On Wednesday, I went to pick up my race packet at the Half Pre-party. It was actually a good way to get in a more positive mindset!
Brooklyn Bridge Park is so cute!
The pre-party was sponsored by New Balance, and they had lots of great promotions going on. There were also other vendors, lots of food trucks, live music and plenty of general merriment to enjoy, which I did. I may not finish the race, but I am going to pre-party with the best of them. Damnit.
Before I knew it, it was the night before the race. I went out to dinner with friends and then went to bed early, as we had a 5:00AM alarm set.
Race day morning was a flurry of activity, but we were out the door in 20 minutes to catch the subway. While it seemed to go by pretty quickly, it took about an hour to get to Prospect Park. We went through security and got in the corrals. Each corral had a ton of port-potties, which was a nice bonus. I was pretty nervous in the corral, but three things helped cheer me up:
1.) A bunch of girls that were wearing shirts that said, “If found, please drag to the finish.”
2.) When the announcer said, “Brooklyn, are you ready?” and several people yelled no.
3.) When the announcer said, “Are you ready to run?” And a guy said, well, we are here, so I guess we have to.
It was nice to know that I wasn’t the only nervous one there! After what seemed like forever, off we went. My legs didn’t feel great, but they didn’t feel bad. The first part of the race is an out and back around a round-a-bout. I saw Frank coming back on my way out. I knew the out and back was almost 2.5 miles of the course, so I was happy when it seemed to go by fairly quickly. I saw fast runners zooming out of the park as I entered, and soon after I put on my headphones and just decided to enjoy the nice lushness of Prospect Park. There was a big meadow with tons of dogs frolicking during off leash hours. My goal was to at least make it through the park before I decided whether I would need to walk. Fortunately, Prospect Park is pretty flat, and I was still feeling good when we left at mile 7. While my favorite part of the race is the park, it’s nice to be on Ocean Parkway, so you can finally stop running in circles start to get where you are going–Coney Island.
Around mile 9, I was starting to feel fatigue in my legs. I decided to walk for 20-60 seconds at every mile marker to give my muscles a chance to lose some tension. While there were some moments where I thought I would never make it to mile 12, overall I felt way better than I did at the UAE. Everything was going much better than expected even though I was probably running 12 minute miles.

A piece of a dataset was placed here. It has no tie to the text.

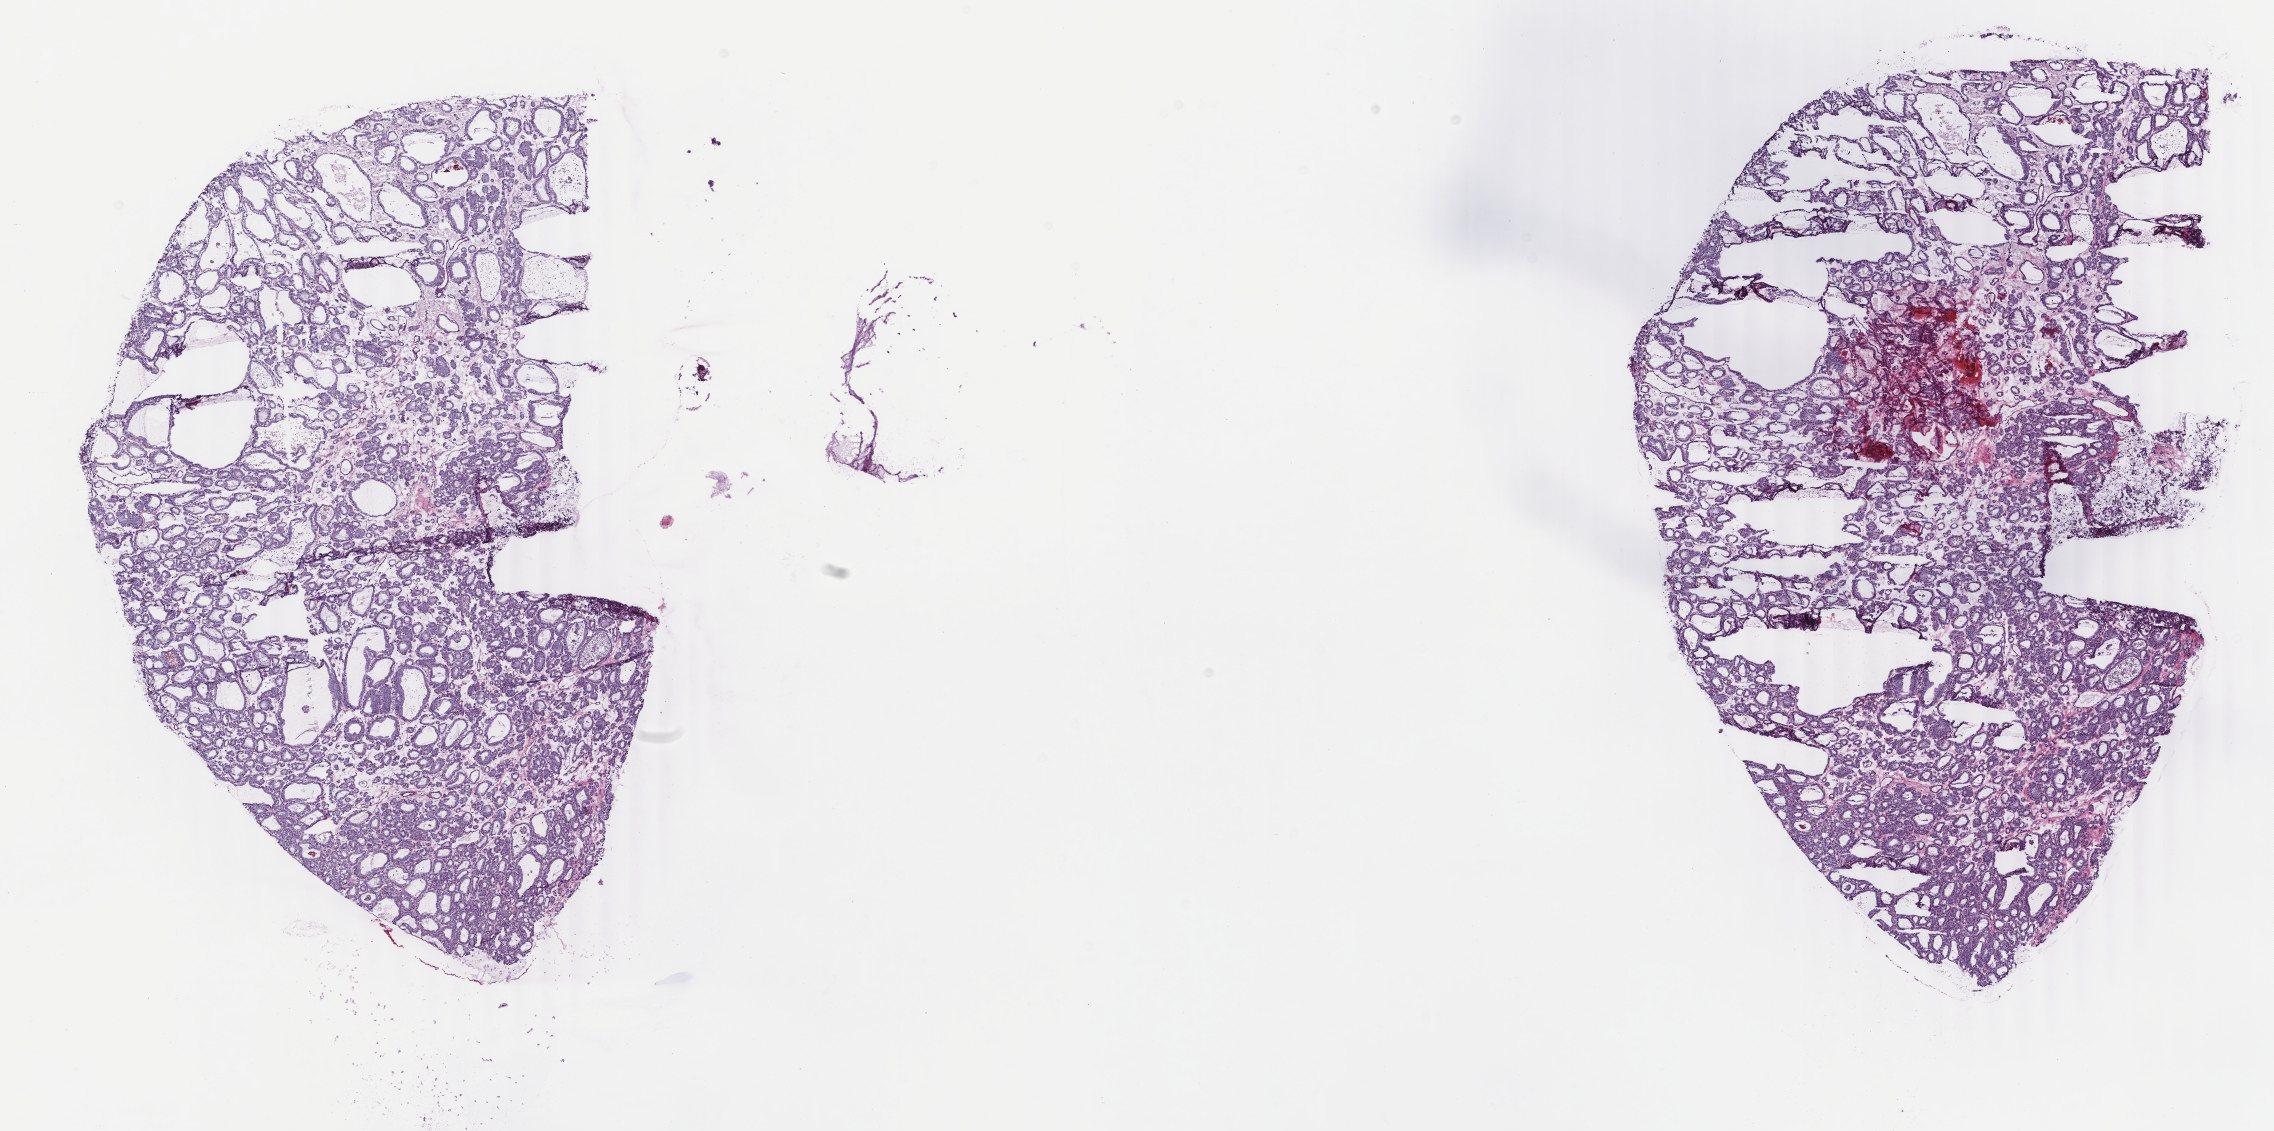
Whole-slide histology image, H&E-stained, a low-resolution overview of the entire scanned area, about 18.1 x 9.0 mm. Frozen section from the top of the tissue portion. Sample: primary tumour, thyroid. Female patient; age at initial diagnosis 33 years. Composition of this section per pathologist review: tumour cells 100%, tumour nuclei 85%, normal cells 0%, stromal cells 0%, necrosis 0%. Infiltration values recorded for this section: lymphocyte infiltration 0%, monocyte infiltration 0%, neutrophil infiltration 0%.
AJCC pathologic stage: I (7th edition). Diagnosis: Papillary carcinoma, follicular variant (thyroid gland). Lymph nodes positive (case pathology): 0 of 1 examined.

As we rounded Surf Ave, I could smell the popcorn and hotdogs. Soon we were on the boardwalk running the last 200 meters on the sandy planks.
For being a large race, the exit area moved really quickly and I soon found Frank in the finisher’s area.
We enjoyed Coney Island for a bit before taking the long train ride back home. We went to a great Yankees game in the afternoon and by the time we got home, I was totally spent.
While my only goal for the half was to finish, I was shocked that I actually finished around my usual half time, 2:14. It certainly wasn’t a PR, but I guessed I had ran it in closer to 2:35, so I was pretty happy to find out I finished 20 minutes faster than my estimate. I was worried about the 3 hour cut off time for nothing!
I’ll definitely run Brooklyn again. I love that it’s flat!
I hope all the other BK half runners had a great race!